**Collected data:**
--------------------
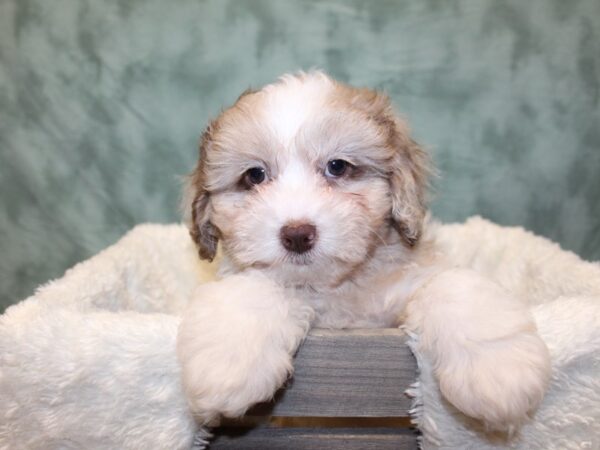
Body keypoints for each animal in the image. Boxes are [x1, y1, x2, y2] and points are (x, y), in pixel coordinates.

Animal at [176, 73, 552, 432]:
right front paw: (227, 367)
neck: (338, 290)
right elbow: (252, 290)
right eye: (254, 175)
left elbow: (451, 286)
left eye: (338, 167)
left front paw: (498, 372)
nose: (297, 235)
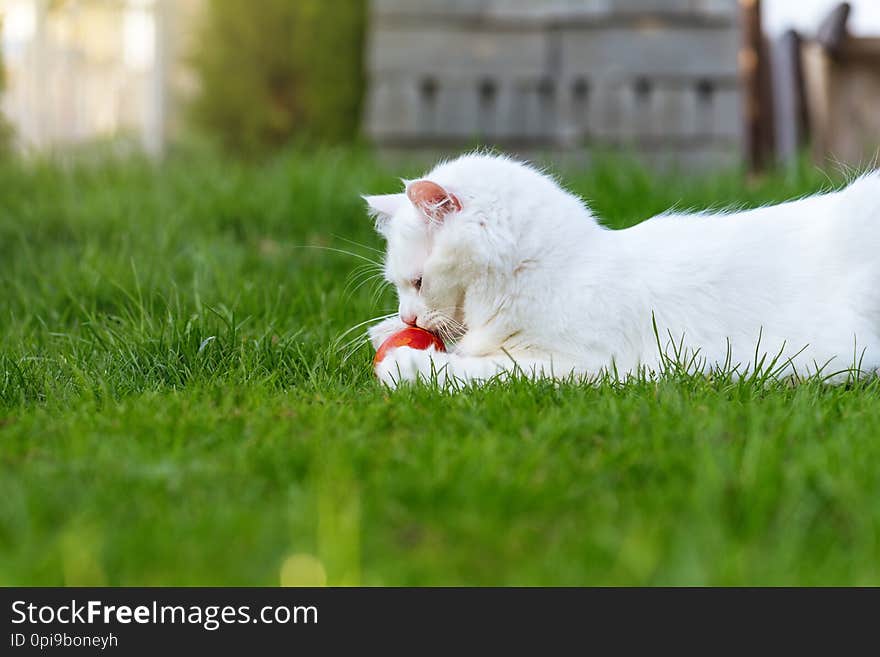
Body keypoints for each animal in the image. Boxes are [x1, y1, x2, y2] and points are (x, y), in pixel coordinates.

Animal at [362, 152, 880, 390]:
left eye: (419, 282)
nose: (408, 318)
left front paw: (405, 364)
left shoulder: (581, 367)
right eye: (400, 288)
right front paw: (385, 333)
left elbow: (481, 371)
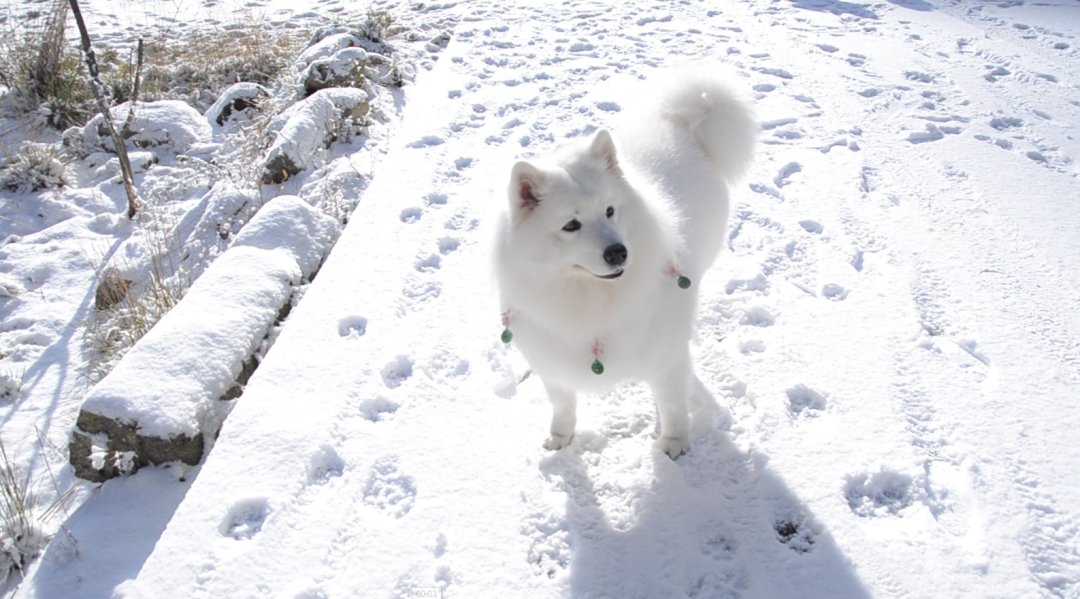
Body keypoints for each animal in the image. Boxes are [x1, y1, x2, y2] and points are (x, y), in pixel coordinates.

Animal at [494, 66, 756, 459]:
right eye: (571, 225)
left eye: (609, 211)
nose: (618, 252)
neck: (589, 297)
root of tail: (680, 120)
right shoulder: (552, 360)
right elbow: (563, 403)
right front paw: (560, 438)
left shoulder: (664, 356)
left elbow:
--------------------
**To do:**
Except for the pictures, write the data out exactly.

**Output of the task:**
Body keypoints for each animal in the image. Boxes are [x1, y1, x2, y2] and points are (x, y), in pixel coordinates.

Animal at [176, 73, 552, 432]:
right front paw: (227, 367)
neck: (338, 290)
right elbow: (252, 290)
right eye: (254, 175)
left elbow: (451, 286)
left eye: (338, 167)
left front paw: (498, 372)
nose: (297, 235)
Body keypoints for each animal in the image. Boxes are [x1, y1, x2, y2] and points are (x, y), in pixel coordinates.

Animal at [362, 152, 880, 390]:
left eye: (419, 282)
nose: (408, 318)
left front paw: (405, 364)
left shoulder: (581, 367)
right eye: (400, 288)
right front paw: (385, 333)
left elbow: (481, 371)
Body keypoints for each animal in the image. Boxes are [x1, y1, x2, y2] and points are (x, y), in pixel coordinates.

Animal at [494, 66, 756, 459]:
right eye: (571, 225)
left eye: (609, 211)
nose: (618, 252)
neck: (589, 297)
root of tail: (680, 120)
right shoulder: (552, 360)
right elbow: (563, 403)
right front paw: (560, 438)
left shoulder: (664, 356)
left elbow:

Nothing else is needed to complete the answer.